Located roughly 6 km south of San Juan del Sur, out a long dirt road, El Carizal represents a community of about 55 families, totaling approximately 200 people. Most residents are subsistence farmers, spending their days tending to their crops and livestock.
After speaking with several community leaders, it was discovered that firewood has become increasingly scarce in the area immediately surrounding El Carizal. On average, families spend 1-3 hours 2-4 times a week searching for wood to fuel to their cooking fires. As one can imagine, time is valuable in such communities where livelihood rests on your ability to prepare, tend, harvest, and cook all of the family’s food. Not to mention that no one in the community seems to enjoy scouring the hills for firewood!

In addition to the time factor, many Nicaraguan women suffer from respiratory problems caused by cooking over indoor fires. Typically fires are started in the early morning and kept going most of the day in order to prepare meals.

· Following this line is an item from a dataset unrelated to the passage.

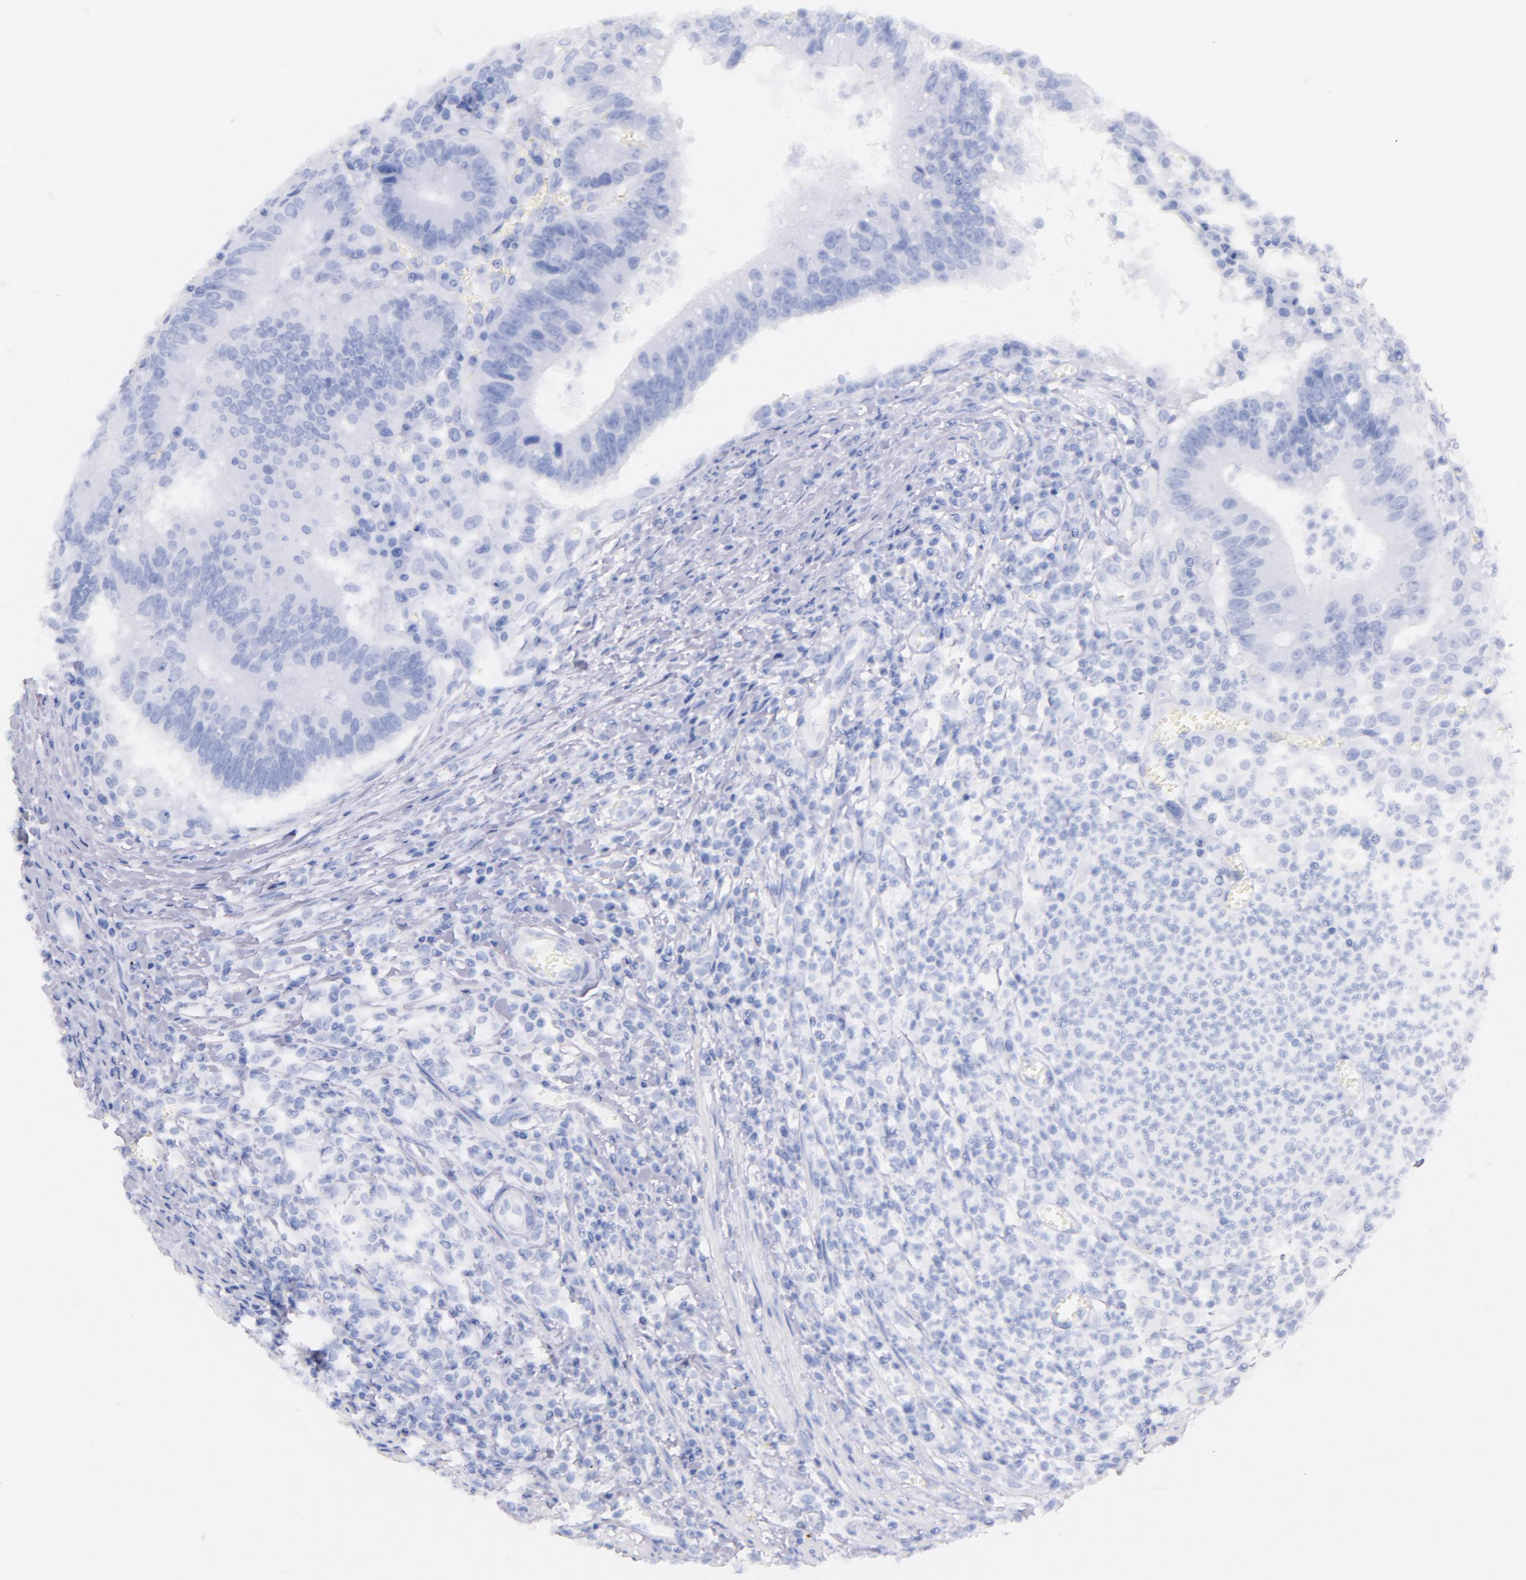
{"staining": {"intensity": "negative", "quantity": "none", "location": "none"}, "tissue": "colorectal cancer", "cell_type": "Tumor cells", "image_type": "cancer", "snomed": [{"axis": "morphology", "description": "Adenocarcinoma, NOS"}, {"axis": "topography", "description": "Rectum"}], "caption": "Immunohistochemistry (IHC) image of human colorectal cancer (adenocarcinoma) stained for a protein (brown), which displays no staining in tumor cells.", "gene": "CD44", "patient": {"sex": "female", "age": 81}}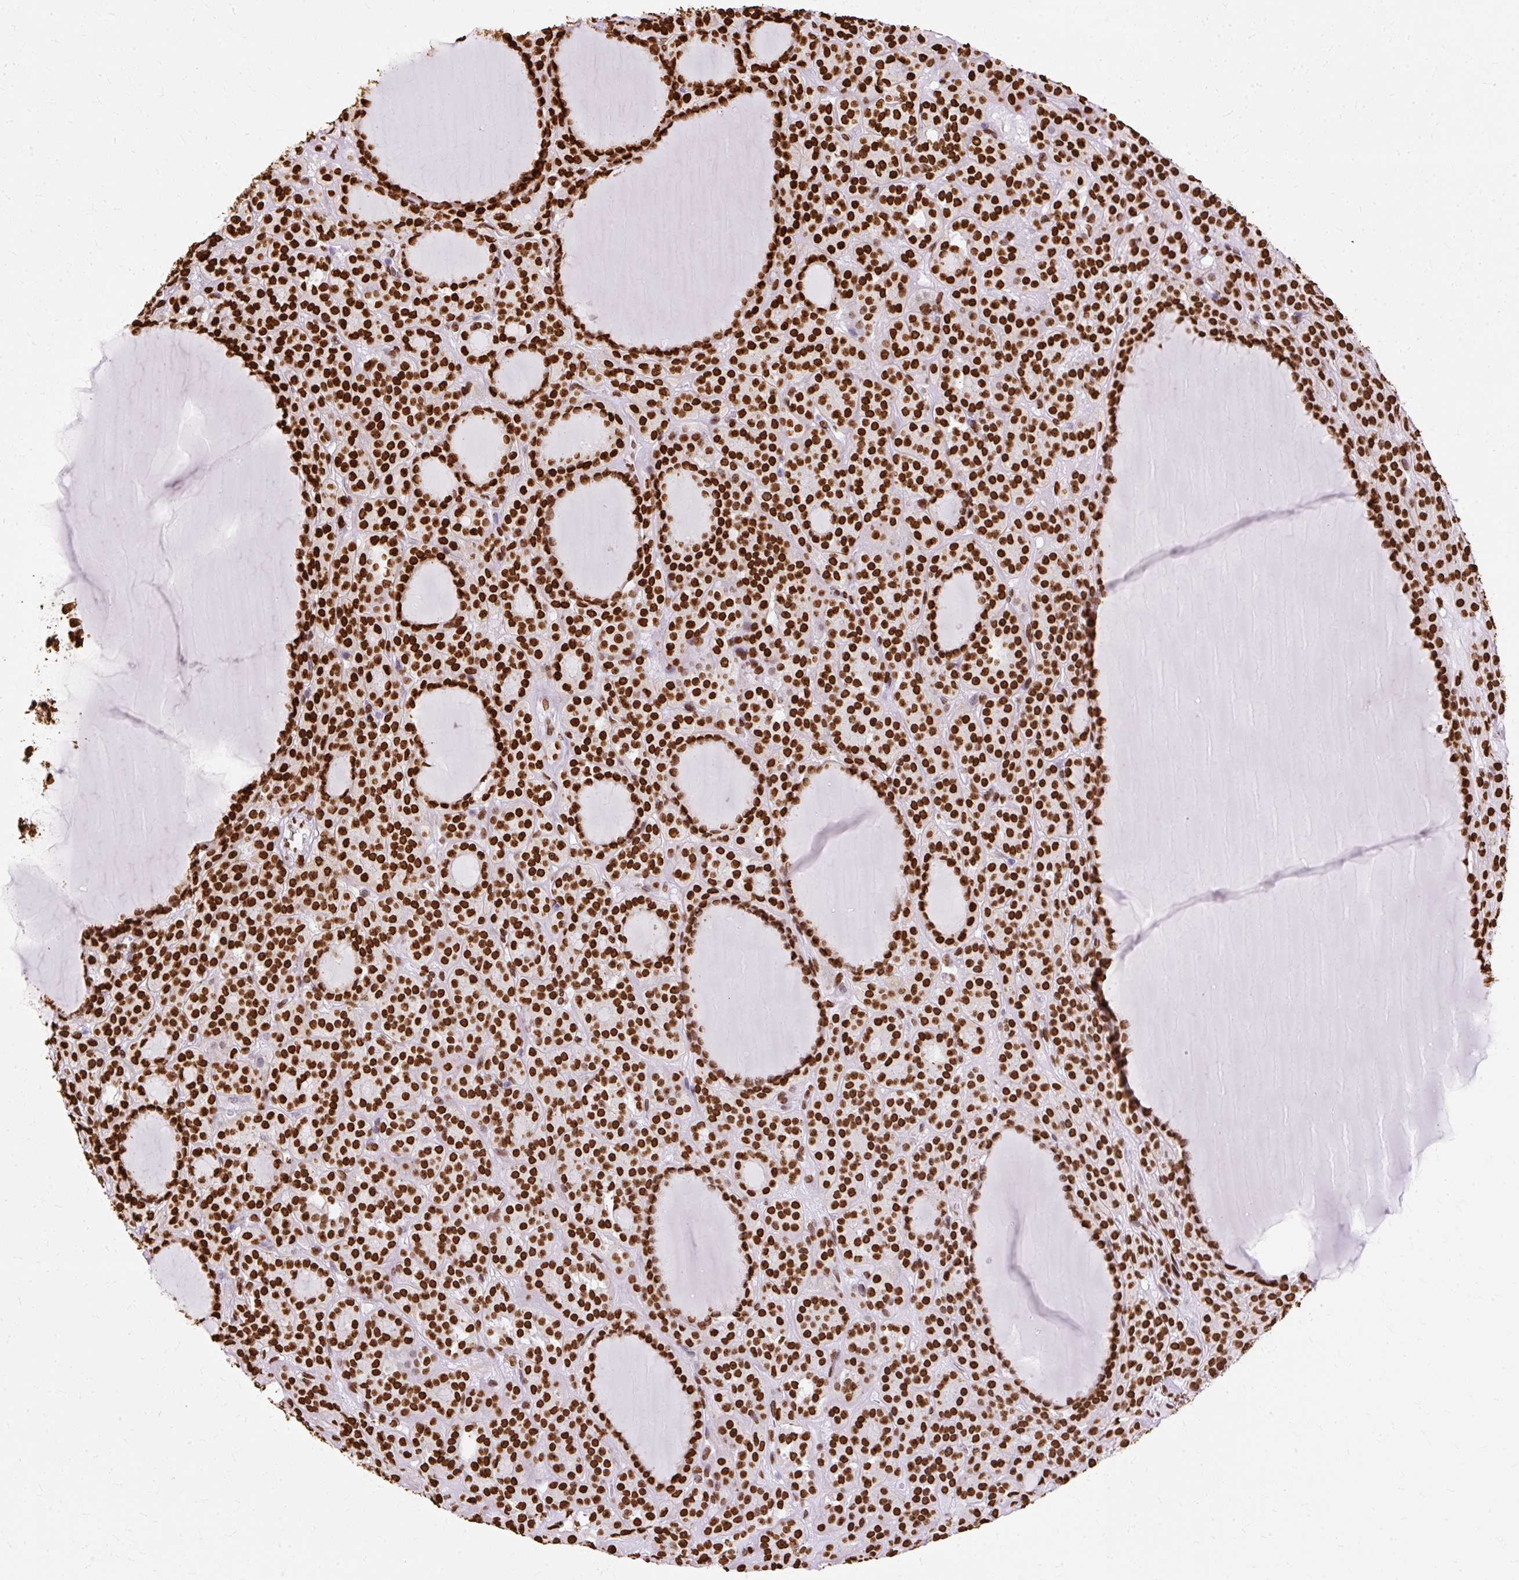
{"staining": {"intensity": "strong", "quantity": ">75%", "location": "nuclear"}, "tissue": "thyroid cancer", "cell_type": "Tumor cells", "image_type": "cancer", "snomed": [{"axis": "morphology", "description": "Follicular adenoma carcinoma, NOS"}, {"axis": "topography", "description": "Thyroid gland"}], "caption": "Immunohistochemical staining of human follicular adenoma carcinoma (thyroid) reveals high levels of strong nuclear positivity in about >75% of tumor cells. Using DAB (brown) and hematoxylin (blue) stains, captured at high magnification using brightfield microscopy.", "gene": "TMEM184C", "patient": {"sex": "female", "age": 63}}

Since there are usually no chimneys, the smoke diffuses into the open kitchen space. Upon inspection of numerous homes, it appeared that every kitchen ceiling was coated with a thick layer of soot, sometimes to the point where it was impossible to see the original building material underneath.

Considering the issues of time and health, Collective Solutions decided to offer several workshops about the design, construction and benefits of using solar ovens. Our first workshop was held at the Carlos Guzman School and was attended by roughly 20 local children and several of their mothers. We went through simple concepts and designs with them and then set about constructing simple panel cookers using recycled cardboard and aluminum foil. The children were very excited about this project as gathering firewood is one of their primary chores. The day closed with a series of cookers built for them to take home as well as a big pot of soup cooked by the sun for everyone to enjoy.

Over the next couple of days, Collective Solutions and Casa Llanta led an additional workshop for the adults of El Carizal and the neighboring communities to construct several larger, more durable solar ovens for communal use. Over the 2 days, roughly 25 adults attended classroom sessions as well as participated in the hands-on construction of 4 large plywood ovens. To demonstrate the various materials options, the ovens were constructed with varying combinations of wood, glass, scrap metal, foil, recycled beer cans, and Styrofoam. These ovens will be distributed on a rotating lending program between families over the next few months. Based on the enthusiasm of some of the participants, we speculate that there will be more ovens built over the near future.

Collective Solutions and Casa Llanta will be working with the families of El Carizal to manage the follow up of this project.